Any surfers reading this? No, you bunch of geeks. I mean real surfers.
Y’know, waves, ocean, surfboards - all that kind of stuff. Because I have a little business idea here that you might be interested in.
And here’s the huge problem it solves…
The problem
Surfers buy surf magazines. It’s a fact. Virtually every country with a coastline has at least one surf magazine - and I’m pretty sure that there are a couple places without a coastline, too.
However, the single most popular ‘complaint’ by surfers reading those mags goes something like this:
“Boo Hoo. Why do you never feature my local beach in your magazine? Or any local surfers? Not fair!” Etc, etc, etc…
I read that kind of thing almost every month. The answer is that no single surf magazine can possibly cover the thousands of beaches, or the millions of surfers that are out there. So, all you’re left with is the common denominator of featuring Hawaii, So Cal, The Gold Coast in Oz, with cameo appearances from France, Spain, Portugal, Brazil, and a bunch of other places.
Granted, these are great feature articles and the photography is generally mindblowing, but it does get kinda tedious once in a while.
The solution.
Blogging. Simple. Imagine a huge network of ‘micro’ surf magazines that each focus on a local beach, include interviews, pix, and news of local surfers, and feature write-ups and results of local contests.

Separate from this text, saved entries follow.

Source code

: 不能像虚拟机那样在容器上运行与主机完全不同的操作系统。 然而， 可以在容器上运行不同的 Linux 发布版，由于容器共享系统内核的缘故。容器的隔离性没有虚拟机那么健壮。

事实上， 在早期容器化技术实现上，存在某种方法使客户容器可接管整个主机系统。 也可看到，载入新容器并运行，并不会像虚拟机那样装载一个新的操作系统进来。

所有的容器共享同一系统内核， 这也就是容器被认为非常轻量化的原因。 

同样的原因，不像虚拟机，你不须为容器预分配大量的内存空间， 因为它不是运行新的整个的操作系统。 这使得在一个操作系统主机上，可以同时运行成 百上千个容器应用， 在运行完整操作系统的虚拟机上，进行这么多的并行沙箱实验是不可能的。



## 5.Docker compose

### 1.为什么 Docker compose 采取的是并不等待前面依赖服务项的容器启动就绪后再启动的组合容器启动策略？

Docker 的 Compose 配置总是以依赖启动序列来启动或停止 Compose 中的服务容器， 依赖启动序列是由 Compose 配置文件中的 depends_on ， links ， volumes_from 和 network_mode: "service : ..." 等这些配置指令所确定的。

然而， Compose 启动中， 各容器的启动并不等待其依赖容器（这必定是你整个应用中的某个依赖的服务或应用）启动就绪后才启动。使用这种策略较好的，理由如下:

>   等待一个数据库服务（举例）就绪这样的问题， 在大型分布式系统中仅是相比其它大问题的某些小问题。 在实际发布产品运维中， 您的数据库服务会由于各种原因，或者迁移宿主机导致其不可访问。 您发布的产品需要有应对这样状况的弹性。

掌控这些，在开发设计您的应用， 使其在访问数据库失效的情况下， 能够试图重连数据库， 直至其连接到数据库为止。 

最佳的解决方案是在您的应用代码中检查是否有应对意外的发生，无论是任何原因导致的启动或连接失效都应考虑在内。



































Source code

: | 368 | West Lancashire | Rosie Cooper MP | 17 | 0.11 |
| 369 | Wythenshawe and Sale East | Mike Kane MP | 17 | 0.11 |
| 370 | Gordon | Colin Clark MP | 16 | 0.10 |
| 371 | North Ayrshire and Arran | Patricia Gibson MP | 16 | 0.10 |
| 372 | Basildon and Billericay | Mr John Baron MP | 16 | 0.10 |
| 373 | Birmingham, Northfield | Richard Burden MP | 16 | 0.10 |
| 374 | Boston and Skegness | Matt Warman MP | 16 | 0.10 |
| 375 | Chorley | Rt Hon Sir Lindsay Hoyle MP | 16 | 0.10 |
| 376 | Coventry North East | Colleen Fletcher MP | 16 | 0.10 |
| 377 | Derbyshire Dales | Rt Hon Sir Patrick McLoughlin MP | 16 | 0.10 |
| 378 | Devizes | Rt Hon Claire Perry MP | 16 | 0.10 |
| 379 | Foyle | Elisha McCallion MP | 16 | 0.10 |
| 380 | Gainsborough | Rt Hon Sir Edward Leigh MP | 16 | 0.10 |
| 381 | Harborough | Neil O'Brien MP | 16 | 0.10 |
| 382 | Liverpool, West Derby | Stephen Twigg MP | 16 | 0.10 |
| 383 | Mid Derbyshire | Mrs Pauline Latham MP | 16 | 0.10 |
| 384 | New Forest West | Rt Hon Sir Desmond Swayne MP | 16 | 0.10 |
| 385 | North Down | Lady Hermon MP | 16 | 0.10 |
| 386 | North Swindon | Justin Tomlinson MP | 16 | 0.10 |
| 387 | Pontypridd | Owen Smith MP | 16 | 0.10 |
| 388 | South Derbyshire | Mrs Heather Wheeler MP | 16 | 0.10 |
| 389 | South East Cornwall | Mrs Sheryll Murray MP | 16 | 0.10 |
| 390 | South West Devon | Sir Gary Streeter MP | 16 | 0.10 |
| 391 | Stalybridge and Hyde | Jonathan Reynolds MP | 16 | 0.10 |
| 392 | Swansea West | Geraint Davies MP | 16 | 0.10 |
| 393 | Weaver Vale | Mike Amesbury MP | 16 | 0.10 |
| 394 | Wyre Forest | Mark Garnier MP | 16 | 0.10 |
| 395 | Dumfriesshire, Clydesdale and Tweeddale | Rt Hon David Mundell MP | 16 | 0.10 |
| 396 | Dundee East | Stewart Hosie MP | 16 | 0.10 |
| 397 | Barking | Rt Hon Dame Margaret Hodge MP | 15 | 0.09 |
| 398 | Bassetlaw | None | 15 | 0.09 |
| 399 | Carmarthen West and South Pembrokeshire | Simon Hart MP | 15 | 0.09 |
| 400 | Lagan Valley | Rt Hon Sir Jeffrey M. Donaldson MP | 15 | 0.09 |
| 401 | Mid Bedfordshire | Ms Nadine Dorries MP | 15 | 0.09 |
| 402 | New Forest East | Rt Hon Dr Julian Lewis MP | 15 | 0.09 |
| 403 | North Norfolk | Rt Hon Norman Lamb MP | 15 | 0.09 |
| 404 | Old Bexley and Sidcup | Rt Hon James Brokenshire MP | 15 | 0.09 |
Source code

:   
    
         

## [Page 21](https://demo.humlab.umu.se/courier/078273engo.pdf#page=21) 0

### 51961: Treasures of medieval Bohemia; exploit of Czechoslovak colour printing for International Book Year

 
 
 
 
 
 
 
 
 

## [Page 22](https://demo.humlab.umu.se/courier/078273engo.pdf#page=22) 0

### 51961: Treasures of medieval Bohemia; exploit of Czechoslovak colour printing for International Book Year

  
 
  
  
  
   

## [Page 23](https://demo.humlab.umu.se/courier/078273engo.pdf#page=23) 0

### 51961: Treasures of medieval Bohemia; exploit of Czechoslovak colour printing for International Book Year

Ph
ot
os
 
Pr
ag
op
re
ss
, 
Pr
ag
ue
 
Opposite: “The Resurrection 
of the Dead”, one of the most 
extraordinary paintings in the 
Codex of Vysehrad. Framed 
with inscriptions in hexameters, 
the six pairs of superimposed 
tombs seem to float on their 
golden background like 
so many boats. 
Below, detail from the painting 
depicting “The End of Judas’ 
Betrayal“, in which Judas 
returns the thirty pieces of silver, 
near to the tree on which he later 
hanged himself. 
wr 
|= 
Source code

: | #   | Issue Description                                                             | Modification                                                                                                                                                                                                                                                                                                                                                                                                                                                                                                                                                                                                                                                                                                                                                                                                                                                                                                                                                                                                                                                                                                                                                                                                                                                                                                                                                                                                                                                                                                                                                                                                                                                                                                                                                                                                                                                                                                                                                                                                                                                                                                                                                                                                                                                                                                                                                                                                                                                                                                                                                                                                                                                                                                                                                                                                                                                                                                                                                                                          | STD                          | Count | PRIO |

And all written exclusively by the locals themselves.
We’d still get our fix of big blue Hawaiian beasts in the magazines, but we’d also get what we really want - and that’s the local interest stuff that no one current surf magazine can possibly offer. That includes local environmental stuff (a popular topic), local resources, local surf shops and surf clubs, and a lot more.
After all, which surfer wouldn’t want to see their pic, or read their interview in a bona fide surf magazine?
And you’d have a tough time finding a bunch of people who are more passionate about their sport than surfers.
The structure.
This one’s pretty easy. I envisage a network of blogs (or we can call them online magazines) that’s structured in much the same way as the wurk network.
So, we’d have a surfmag.com* aggregator site that features a ‘river’ of top line news and features from the rest of the network, then however many local sites we can create: tynemouth.surfmag.com, croyde.surfmag.com, bells.surfmag.com, etc, etc, etc.
Then, for each local site, there’d be a Local Editor/Producer who’d be responsible for keeping things moving at their end, for drumming up support from local surfers, and for co-ordinating all material/pix/words/news/videos from the local surf community, and turning that into decent copy.
The revenue.
I can think of two reliable sources off hand. Firstly, I’d speak to the big surf companies - the Billabongs, Quiksilvers, and RipCurls. They work on pretty big marketing budgets, and I’m sure they’d love the chance to speak to the heart of local surf communities across the world, rather than take the top level approach that the big surf mags offer.
Secondly, there are thousands of local surf shops, surfboard manufacturers, wetsuit manufacturers, hire companies, hostels, hotels, pubs, bars, etc, etc, etc, that all market to surfers. This is a great opportunity for them, too.
Lastly, there’s always a little room for some Adsense ads. Heh.
The next steps.
Ok, I’d like to talk to a bunch of surfers from around the world and get their views on this. I’m a surfer myself (here’s the break at the end of my street - no surf today, though [March 21st 2006]), and I think it’s a f*cking great idea. But then again, I’m biased.
I’d like to talk to one of the big three surf companies, to see if they’d be interested in sponsoring or backing this thing initially - to get it off the ground. C’mon, it’s a great opportunity for you guys to get a little more involved at the grass roots level.
*And I’d like to talk to whoever owns surfmag.com, to see whether they’d be interested in doing something a little more worthwhile with that domain name.